Even with the “right” medical care, cognitive tools and support systems, there will be surefire roadblocks — and devastating blows and precarious positions and doomed crossroads and painful falls and and and. A great deal of these arduous processes have been and remain beyond my control, despite my earnest desires, comprehensive approaches, trusted intuition, outside expertise and best attempts. While I don’t yet see a larger reason for any of the horrors of recovery (and wisely gave up searching long ago), I am growing increasingly comfortable in distinguishing between that which cannot be changed — and thus demands acceptance, surrender or both — and where I should invest my time, energy and hopes to consciously choose, habitualize efforts and chart a viable course with real chances of progress on whatever front.

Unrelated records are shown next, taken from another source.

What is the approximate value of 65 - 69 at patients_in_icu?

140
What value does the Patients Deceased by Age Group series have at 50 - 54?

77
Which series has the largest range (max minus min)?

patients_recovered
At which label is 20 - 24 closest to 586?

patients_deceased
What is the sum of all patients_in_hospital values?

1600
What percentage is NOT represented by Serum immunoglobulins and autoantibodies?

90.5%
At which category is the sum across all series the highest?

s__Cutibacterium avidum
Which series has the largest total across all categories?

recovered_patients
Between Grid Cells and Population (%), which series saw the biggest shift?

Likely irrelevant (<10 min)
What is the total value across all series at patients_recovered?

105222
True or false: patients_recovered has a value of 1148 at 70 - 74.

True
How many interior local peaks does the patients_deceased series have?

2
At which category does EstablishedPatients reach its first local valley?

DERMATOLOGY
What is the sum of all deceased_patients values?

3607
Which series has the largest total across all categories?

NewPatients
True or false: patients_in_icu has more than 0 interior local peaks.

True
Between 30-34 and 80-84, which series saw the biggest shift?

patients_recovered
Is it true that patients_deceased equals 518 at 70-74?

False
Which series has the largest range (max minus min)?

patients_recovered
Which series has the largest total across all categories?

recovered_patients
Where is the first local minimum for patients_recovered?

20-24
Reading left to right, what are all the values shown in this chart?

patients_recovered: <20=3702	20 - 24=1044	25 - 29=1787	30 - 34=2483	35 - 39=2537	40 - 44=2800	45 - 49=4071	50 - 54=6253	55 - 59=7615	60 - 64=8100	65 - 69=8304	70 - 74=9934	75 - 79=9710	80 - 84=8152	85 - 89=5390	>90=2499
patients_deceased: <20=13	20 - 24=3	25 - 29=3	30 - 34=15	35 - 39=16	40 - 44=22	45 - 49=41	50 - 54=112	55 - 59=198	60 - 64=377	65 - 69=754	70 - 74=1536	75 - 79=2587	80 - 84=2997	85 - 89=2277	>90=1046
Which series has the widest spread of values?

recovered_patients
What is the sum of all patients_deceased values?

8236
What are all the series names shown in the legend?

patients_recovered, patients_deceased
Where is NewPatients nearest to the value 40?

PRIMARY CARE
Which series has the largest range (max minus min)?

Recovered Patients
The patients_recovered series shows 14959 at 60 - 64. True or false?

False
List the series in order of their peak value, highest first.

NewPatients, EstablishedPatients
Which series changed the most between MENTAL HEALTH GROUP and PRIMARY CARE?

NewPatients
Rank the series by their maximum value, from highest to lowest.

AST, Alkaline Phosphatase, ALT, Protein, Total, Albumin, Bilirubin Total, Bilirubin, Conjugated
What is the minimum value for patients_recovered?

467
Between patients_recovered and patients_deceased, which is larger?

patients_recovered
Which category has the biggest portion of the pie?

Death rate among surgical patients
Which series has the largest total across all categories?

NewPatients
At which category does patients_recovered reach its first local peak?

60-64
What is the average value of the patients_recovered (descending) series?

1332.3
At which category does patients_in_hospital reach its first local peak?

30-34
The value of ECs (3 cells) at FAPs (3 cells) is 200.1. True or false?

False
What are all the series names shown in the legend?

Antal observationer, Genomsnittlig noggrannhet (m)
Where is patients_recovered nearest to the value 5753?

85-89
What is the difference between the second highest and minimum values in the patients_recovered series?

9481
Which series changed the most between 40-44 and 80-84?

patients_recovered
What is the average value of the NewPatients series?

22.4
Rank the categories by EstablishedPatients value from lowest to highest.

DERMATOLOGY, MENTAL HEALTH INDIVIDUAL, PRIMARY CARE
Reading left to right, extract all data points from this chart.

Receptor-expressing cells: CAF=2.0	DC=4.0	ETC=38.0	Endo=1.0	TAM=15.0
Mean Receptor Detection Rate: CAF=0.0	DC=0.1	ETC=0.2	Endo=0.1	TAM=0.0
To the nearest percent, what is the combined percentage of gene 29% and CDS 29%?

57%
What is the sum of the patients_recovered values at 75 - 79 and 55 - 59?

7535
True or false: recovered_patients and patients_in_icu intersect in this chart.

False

Healing of body and brain will be the work of a lifetime, as challenging circumstances and emotions ebb and flow, resolve and resurface, diminish and surge — but perhaps it need not be all-consuming all the time in perpetuity.
The present is all we have. And with a degree of expanded understanding of acute pain and suffering I neither wished for nor wanted, I not only feel more in tune with and empathy for others and the world beyond, but also my inner being, mental frameworks, bodily mechanisms and fundamental energies. With fresh learnings, newfound resiliency and improved tools, finding my center, recognizing boundaries, and noticing rather than suppressing or responding combatively to sensations grows ever easier. In accepting, acknowledging and opening to opportunity, I am in no way saying that I am ready for whatever may come my way, that I am diving back into life as I once knew it, that I am even remotely sure of what comes next, as all are sheer impossibilities — rather, I am here. Hineni.